Zou men tot een koning zeggen: Gij Belial; tot de prinsen: Gij goddelozen!

Exodus 22:28

De goden zult gij niet vloeken, en de oversten in uw volk zult gij niet lasteren.

Spreuken 17:26

Het is niet goed, den rechtvaardige ook te doen boeten, dat de prinsen iemand slaan zouden om hetgeen recht is.

Romeinen 13:7

Zo geeft dan een iegelijk, wat gij schuldig zijt; schatting, dien gij de schatting, tol, dien gij den tol, vreze, dien gij de vreze, eer, die gij de eer schuldig zijt.

Handelingen 23:3

Toen zeide Paulus tot hem: God zal u slaan, gij gewitte wand!
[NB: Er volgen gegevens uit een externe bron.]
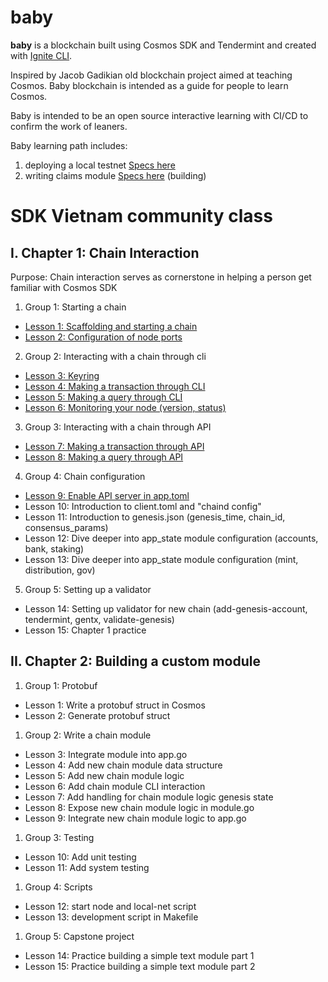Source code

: # baby
**baby** is a blockchain built using Cosmos SDK and Tendermint and created with [Ignite CLI](https://ignite.com/cli).

Inspired by Jacob Gadikian old blockchain project aimed at teaching Cosmos. Baby blockchain is intended as a guide for people to learn Cosmos.

Baby is intended to be an open source interactive learning with CI/CD to confirm the work of leaners.

Baby learning path includes:
1. deploying a local testnet [Specs here](specs/testnet_spec.md)
2. writing claims module [Specs here](specs/claims_module_spec.md) (building)

# SDK Vietnam community class

## I. Chapter 1: Chain Interaction

Purpose: Chain interaction serves as cornerstone in helping a person get familiar with Cosmos SDK

1. Group 1: Starting a chain

- [Lesson 1: Scaffolding and starting a chain](docs/chapter_1/lesson_1.md)
- [Lesson 2: Configuration of node ports](docs/chapter_1/lesson_2.md)

2. Group 2: Interacting with a chain through cli

- [Lesson 3: Keyring](docs/chapter_2/lesson_3.md)
- [Lesson 4: Making a transaction through CLI](docs/chapter_2/lesson_4.md)
- [Lesson 5: Making a query through CLI](docs/chapter_2/lesson_5.md)
- [Lesson 6: Monitoring your node (version, status)](docs/chapter_2/lesson_6.md)

3. Group 3: Interacting with a chain through API

- [Lesson 7: Making a transaction through API](docs/chapter_3/lesson_7.md)
- [Lesson 8: Making a query through API](docs/chapter_3/lesson_8.md)

4. Group 4: Chain configuration

- [Lesson 9: Enable API server in app.toml](docs/chapter_4/lesson_9.md)
- Lesson 10: Introduction to client.toml and "chaind config"
- Lesson 11: Introduction to genesis.json (genesis_time, chain_id, consensus_params)
- Lesson 12: Dive deeper into app_state module configuration (accounts, bank, staking)
- Lesson 13: Dive deeper into app_state module configuration (mint, distribution, gov)

5. Group 5: Setting up a validator

- Lesson 14: Setting up validator for new chain (add-genesis-account, tendermint, gentx, validate-genesis)
- Lesson 15: Chapter 1 practice

## II. Chapter 2: Building a custom module

1. Group 1: Protobuf
- Lesson 1: Write a protobuf struct in Cosmos
- Lesson 2: Generate protobuf struct
1. Group 2: Write a chain module
- Lesson 3: Integrate module into app.go
- Lesson 4: Add new chain module data structure
- Lesson 5: Add new chain module logic
- Lesson 6: Add chain module CLI interaction
- Lesson 7: Add handling for chain module logic genesis state
- Lesson 8: Expose new chain module logic in module.go
- Lesson 9: Integrate new chain module logic to app.go
1. Group 3: Testing
- Lesson 10: Add unit testing
- Lesson 11: Add system testing
1. Group 4: Scripts
- Lesson 12: start node and local-net script
- Lesson 13: development script in Makefile
1. Group 5: Capstone project
- Lesson 14: Practice building a simple text module part 1
- Lesson 15: Practice building a simple text module part 2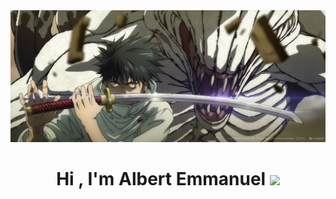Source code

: <img src="./imagenes/filters_quality(95)format(webp).webp">
<h1 align="center"><b>Hi , I'm Albert Emmanuel </b><img src="https://media.giphy.com/media/hvRJCLFzcasrR4ia7z/giphy.gif" width="35"></h1>

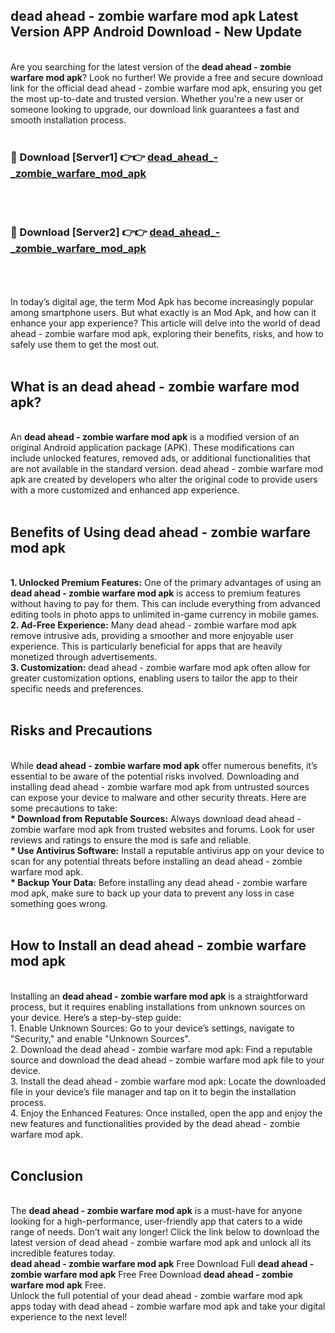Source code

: ## dead ahead - zombie warfare mod apk Latest Version APP Android Download - New Update
<br>
Are you searching for the latest version of the <strong>dead ahead - zombie warfare mod apk</strong>? Look no further! We provide a free and secure download link for the official dead ahead - zombie warfare mod apk, ensuring you get the most up-to-date and trusted version. Whether you're a new user or someone looking to upgrade, our download link guarantees a fast and smooth installation process.
<br>
<br>
<h3>🔴 Download [Server1] 👉👉 <a href="https://modyolo.store/dead+ahead+-+zombie+warfare+mod+apk">dead_ahead_-_zombie_warfare_mod_apk</a></h3><br>
<br>
<h3>🔴 Download [Server2] 👉👉 <a href="https://modyolo.store/dead+ahead+-+zombie+warfare+mod+apk">dead_ahead_-_zombie_warfare_mod_apk</a></h3><br>
<br>
<br>
In today’s digital age, the term Mod Apk has become increasingly popular among smartphone users. But what exactly is an Mod Apk, and how can it enhance your app experience? This article will delve into the world of dead ahead - zombie warfare mod apk, exploring their benefits, risks, and how to safely use them to get the most out.
<br>
<br>
<h2>What is an dead ahead - zombie warfare mod apk?</h2>
<br>
An <strong>dead ahead - zombie warfare mod apk</strong> is a modified version of an original Android application package (APK). These modifications can include unlocked features, removed ads, or additional functionalities that are not available in the standard version. dead ahead - zombie warfare mod apk are created by developers who alter the original code to provide users with a more customized and enhanced app experience.
<br>
<br>
<h2>Benefits of Using dead ahead - zombie warfare mod apk</h2>
<br>
<strong> 1. Unlocked Premium Features:</strong> One of the primary advantages of using an <strong>dead ahead - zombie warfare mod apk</strong> is access to premium features without having to pay for them. This can include everything from advanced editing tools in photo apps to unlimited in-game currency in mobile games.
<br>
<strong> 2. Ad-Free Experience:</strong> Many dead ahead - zombie warfare mod apk remove intrusive ads, providing a smoother and more enjoyable user experience. This is particularly beneficial for apps that are heavily monetized through advertisements.
<br>
<strong> 3. Customization:</strong> dead ahead - zombie warfare mod apk often allow for greater customization options, enabling users to tailor the app to their specific needs and preferences.
<br>
<br>
<h2>Risks and Precautions</h2>
<br>
While <strong>dead ahead - zombie warfare mod apk</strong> offer numerous benefits, it’s essential to be aware of the potential risks involved. Downloading and installing dead ahead - zombie warfare mod apk from untrusted sources can expose your device to malware and other security threats. Here are some precautions to take:
<br>
<strong> * Download from Reputable Sources:</strong> Always download dead ahead - zombie warfare mod apk from trusted websites and forums. Look for user reviews and ratings to ensure the mod is safe and reliable.
<br>
<strong> * Use Antivirus Software:</strong> Install a reputable antivirus app on your device to scan for any potential threats before installing an dead ahead - zombie warfare mod apk.
<br>
<strong> * Backup Your Data:</strong> Before installing any dead ahead - zombie warfare mod apk, make sure to back up your data to prevent any loss in case something goes wrong.
<br>
<br>
<h2>How to Install an dead ahead - zombie warfare mod apk</h2>
<br>
Installing an <strong>dead ahead - zombie warfare mod apk</strong> is a straightforward process, but it requires enabling installations from unknown sources on your device. Here’s a step-by-step guide:
<br>
 1. Enable Unknown Sources: Go to your device’s settings, navigate to "Security," and enable "Unknown Sources".
<br>
 2. Download the dead ahead - zombie warfare mod apk: Find a reputable source and download the dead ahead - zombie warfare mod apk file to your device.
<br>
 3. Install the dead ahead - zombie warfare mod apk: Locate the downloaded file in your device’s file manager and tap on it to begin the installation process.
<br>
 4. Enjoy the Enhanced Features: Once installed, open the app and enjoy the new features and functionalities provided by the dead ahead - zombie warfare mod apk.
<br>
<br>
<h2><strong>Conclusion</strong></h2>
<br>
The <strong>dead ahead - zombie warfare mod apk</strong> is a must-have for anyone looking for a high-performance, user-friendly app that caters to a wide range of needs. Don’t wait any longer! Click the link below to download the latest version of dead ahead - zombie warfare mod apk and unlock all its incredible features today.
<br>
<strong>dead ahead - zombie warfare mod apk</strong> Free Download Full <strong>dead ahead - zombie warfare mod apk</strong> Free Free Download <strong>dead ahead - zombie warfare mod apk</strong> Free.
<br>
Unlock the full potential of your dead ahead - zombie warfare mod apk apps today with dead ahead - zombie warfare mod apk and take your digital experience to the next level!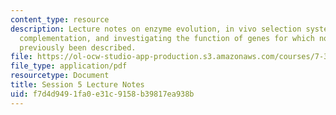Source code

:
 ```yaml
---
content_type: resource
description: Lecture notes on enzyme evolution, in vivo selection systems, , genetic
  complementation, and investigating the function of genes for which no function has
  previously been described.
file: https://ol-ocw-studio-app-production.s3.amazonaws.com/courses/7-344-directed-evolution-engineering-biocatalysts-spring-2008/f7d4d9491fa0e31c9158b39817ea938b_ses5_ln.pdf
file_type: application/pdf
resourcetype: Document
title: Session 5 Lecture Notes
uid: f7d4d949-1fa0-e31c-9158-b39817ea938b
---
```

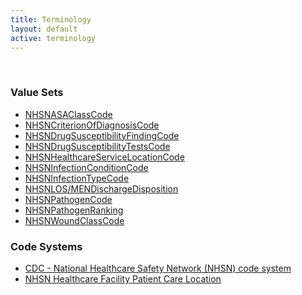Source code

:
 ```yaml
---
title: Terminology
layout: default
active: terminology
---
```

<!-- { :.no_toc } -->
<!-- TOC  the css styling for this is \pages\assets\css\project.css under 'markdown-toc'-->
<!-- * Do not remove this line (it will not be displayed)
{:toc} -->
<!-- end TOC -->

<br/>

### Value Sets

- [NHSNASAClassCode](ValueSet-2.16.840.1.113883.13.10.html)
- [NHSNCriterionOfDiagnosisCode](ValueSet-2.16.840.1.114222.4.11.3195.html)
- [NHSNDrugSusceptibilityFindingCode](ValueSet-2.16.840.1.113883.13.13.html)
- [NHSNDrugSusceptibilityTestsCode](ValueSet-2.16.840.1.113883.13.15.html)
- [NHSNHealthcareServiceLocationCode](ValueSet-2.16.840.1.113883.13.19.html)
- [NHSNInfectionConditionCode](ValueSet-2.16.840.1.114222.4.11.3196.html)
- [NHSNInfectionTypeCode](ValueSet-2.16.840.1.113883.13.20.html)
- [NHSNLOS/MENDischargeDisposition](ValueSet-2.16.840.1.113883.10.20.5.9.30.html)
- [NHSNPathogenCode](ValueSet-2.16.840.1.113883.13.16.html)
- [NHSNPathogenRanking](ValueSet-nhsn-pathogen-ranking.html)
- [NHSNWoundClassCode](ValueSet-2.16.840.1.113883.13.9.html)


### Code Systems

- [CDC - National Healthcare Safety Network (NHSN) code system](CodeSystem-2.16.840.1.113883.6.277.html)
- [NHSN Healthcare Facility Patient Care Location](CodeSystem-2.16.840.1.113883.6.259.html)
Zit gij ook om mij te oordelen naar de wet, en beveelt gij, tegen de wet, dat men mij zal slaan?

Handelingen 23:5

En Paulus zeide: Ik wist niet, broeders! dat het de hogepriester was; want er is geschreven: Den overste uws volks zult gij niet vloeken.

1 Petrus 2:17

Eert een iegelijk; hebt de broederschap lief; vreest God; eert den koning.

2 Petrus 2:10

Maar allermeest degenen, die naar het vlees in onreine begeerlijkheid wandelen, en de heerschappij verachten; die stout zijn, zichzelven behagen, en die de heerlijkheden niet schromen te lasteren;

Judas 1:8

Desgelijks evenwel ook dezen, in slaap gebracht zijnde, verontreinigen het vlees, en verwerpen de heerschappij, en lasteren de heerlijkheden.